Testo:
----
Joe Biden punta il dito contro il “razzismo sistemico” negli Stati Uniti: la storia di un fenomeno radicato nella cultura d'oltreoceano

Per molti Henry Morton Stanley è stato un celebre esploratore inglese. In realtà, a causa della fuga dalla sua difficilissima infanzia gallese, appartiene molto di più agli Stati Uniti d’America che all’Inghilterra, anche se, lo sanno tutti, la sua vita è stata consacrata all’Africa. L’approccio di Mr. Stanley alle grandi esplorazioni è sempre stato legato ai fiumi, d’altro canto il Nilo e, ancor più, il Congo continuano ancora a essere strettamente associati a lui. Ai giorni nostri la sua abilità nell’esplorare il vero cuore d’un continente potrebbe essere molto utile, sia per la sua attitudine a percorrere i grandi fiumi, sia per la conoscenza approfondita degli Stati Uniti d’America, che aveva percorso in lungo e in largo. Perché per raggiungere il vero centro nevralgico degli Stati Uniti odierni è necessaria la curiosità d’un esploratore, che abbia il coraggio di oltrepassare il giusto, ma semplice concetto che “non esiste un’unica immagine dell’America. Ogni luogo che si raggiunge è un’America differente”.

 

E’ noto a tutti che il 25 maggio 2020, a Minneapolis, è stato ucciso George Floyd nel modo testimoniato dal celebre video. Il primo giugno 2021 Joe Biden è stato il primo presidente americano a ricordare e a commemorare, cento anni dopo, la strage di Tulsa, in Oklahoma, in cui i bianchi rasero al suolo il quartiere nero  di Greenwood.
----
Compiti da svolgere:
• a. Indica se ciascuna affermazione concorda con il testo sul razzismo sistemico negli Stati Uniti, rispondendo sì o no e citando le parole del testo che lo dimostrano: (i) Stanley trascorse un'infanzia difficile in Galles; (ii) George Floyd fu ucciso a Tulsa; (iii) Biden commemorò la strage di Tulsa il primo giugno 2021.
• b. Scrivi il seguito del testo sul razzismo sistemico negli Stati Uniti, cominciando dopo l'ultima frase riportata.
----
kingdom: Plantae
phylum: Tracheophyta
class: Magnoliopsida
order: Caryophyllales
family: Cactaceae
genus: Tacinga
----
Risposte ai compiti:
• a.
(i) Sì: «a causa della fuga dalla sua difficilissima infanzia gallese».
(ii) No: «il 25 maggio 2020, a Minneapolis, è stato ucciso George Floyd».
(iii) Sì: «Il primo giugno 2021 Joe Biden è stato il primo presidente americano a ricordare e a commemorare, cento anni dopo, la strage di Tulsa».

• b.
 

Una corretta esplorazione esula dalla mera criminalità in cui è caduto, per esempio, l'agente Derek Chauvin, l'omicida di George Floyd

 

In quell’occasione Biden dal palco disse: “Nel centenario del massacro di Tulsa, invito tutti gli americani a riflettere sulle radici profonde del terrore razziale nel nostro paese e li esorto a lavorare per sradicare il razzismo sistemico che ancora esiste”. Il 4 aprile 2022 Patrick Lyoya, a Grand Rapids, nel Michigan, è stato ucciso da un poliziotto nella colluttazione seguita a un controllo di documenti. Anche questo omicidio, come quello di Floyd, è stato testimoniato da un video piuttosto sconvolgente.
Cosa continua ad accadere negli Stati Uniti per ciò che concerne la questione razziale, 157 anni dopo la ratifica del XIII emendamento della Costituzione americana (“Non esisteranno negli Stati e in nessun altro luogo sottoposto alla loro giurisdizione né la schiavitù, ne l’involontaria servitù, tranne nei casi di pena stabiliti da una corte di giustizia”)? La risposta sta proprio in quello che Biden, a Tulsa, ha chiamato “razzismo sistemico”. Cosa sia concettualmente il razzismo sistemico è argomento piuttosto arzigogolato da spiegare. Sono molto più pratici ed efficaci degli esempi reali che, però, devono necessariamente esulare, per una corretta esplorazione, dalla mera criminalità in cui è ricaduto, per esempio, l’agente Derek Chauvin, l’omicida di George Floyd, condannato a 22 anni di carcere dal giudice Peter Cahill di Minneapolis.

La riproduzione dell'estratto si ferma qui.